Question Your World: Can We Have Air Conditioning Without Electricity?
As summer temperatures begin to rise, we turn to our old friend air conditioning, but what about all those people around the world without electricity? Extreme heat causes many problems and impacts millions of people around the world. A new idea was recently proposed to cool homes without electricity and clean up trash at the same time. Can we have air conditioning without electricity?
Places like Bangladesh experience average temperatures around 113 degrees Fahrenheit in the summer. A significant amount of the population there lives in small tin shacks as a basic means of shelter. Heat can be a very real problem in these tin huts as the summer sun beams down intensely day after day. For developing nations, the cost of adding electricity for all residents is a lofty challenge. The immediate solutions involved will need to be set up creatively without electricity. Luckily, a very interesting idea was recently presented to help cool these houses and help clean up the area’s pollution at the same time. But before going into that, let’s do a quick demonstration of the concepts involved here.
Open your mouth as wide as you can and blow some air onto your hand. Now do the same thing with your mouth open as little as possible. Notice the difference in temperature? The air being pushed out with a wide open mouth feels warmer than when we nearly close our lips all the way. To quickly explain it, as air is pushed through a smaller opening it gets compressed and then rapidly expands upon exiting, which effectively cools it a little bit. Now, let’s see how that basic concept can help make a very real impact on the lives of so many overheated households.
If you were to cut off the bottom of a soda bottle, you could effectively turn it into a funnel for air.
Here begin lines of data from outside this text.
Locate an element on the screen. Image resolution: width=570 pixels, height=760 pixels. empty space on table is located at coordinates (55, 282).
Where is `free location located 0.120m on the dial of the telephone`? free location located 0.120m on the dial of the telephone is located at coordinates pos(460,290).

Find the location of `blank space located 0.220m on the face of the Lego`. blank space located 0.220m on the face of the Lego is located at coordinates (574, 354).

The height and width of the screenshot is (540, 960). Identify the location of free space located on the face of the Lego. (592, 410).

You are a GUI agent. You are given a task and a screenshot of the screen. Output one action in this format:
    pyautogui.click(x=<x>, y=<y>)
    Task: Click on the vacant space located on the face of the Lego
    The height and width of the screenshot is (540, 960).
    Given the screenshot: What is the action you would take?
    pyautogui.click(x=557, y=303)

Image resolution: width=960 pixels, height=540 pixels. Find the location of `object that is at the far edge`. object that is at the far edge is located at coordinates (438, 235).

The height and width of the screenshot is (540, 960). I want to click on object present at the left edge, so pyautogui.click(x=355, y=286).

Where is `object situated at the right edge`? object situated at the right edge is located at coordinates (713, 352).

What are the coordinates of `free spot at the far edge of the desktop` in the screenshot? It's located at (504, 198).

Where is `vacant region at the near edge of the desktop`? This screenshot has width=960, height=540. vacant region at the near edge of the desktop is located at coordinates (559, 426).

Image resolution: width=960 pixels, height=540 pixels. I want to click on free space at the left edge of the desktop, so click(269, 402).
The bottom would be a large opening and the bottle neck and spout would be the smaller end. By placing a series of bottle necks through a board, one would create an easy way to funnel the air from outside through the bottle neck, compressing it, cooling it by expansion, and sending it into these homes. This board with bottles funneling the air easily fits over windows. Remarkably this also makes a vast impact on the temperature in the homes, dropping it by almost 10 degrees Fahrenheit.
Ideas like these will help developing nations cool off and raise the standard of comfort while the long term solutions are being worked out. Not only is this an electricity free way to cool people, it also helps clean up the area’s discarded soda bottles. Litter is a huge problem in dense areas around the globe. By taking some of the discarded items and turning them into functional means of climate control, these people will experience both more comfortable living spaces and less polluted streets. Clearly a really cool idea.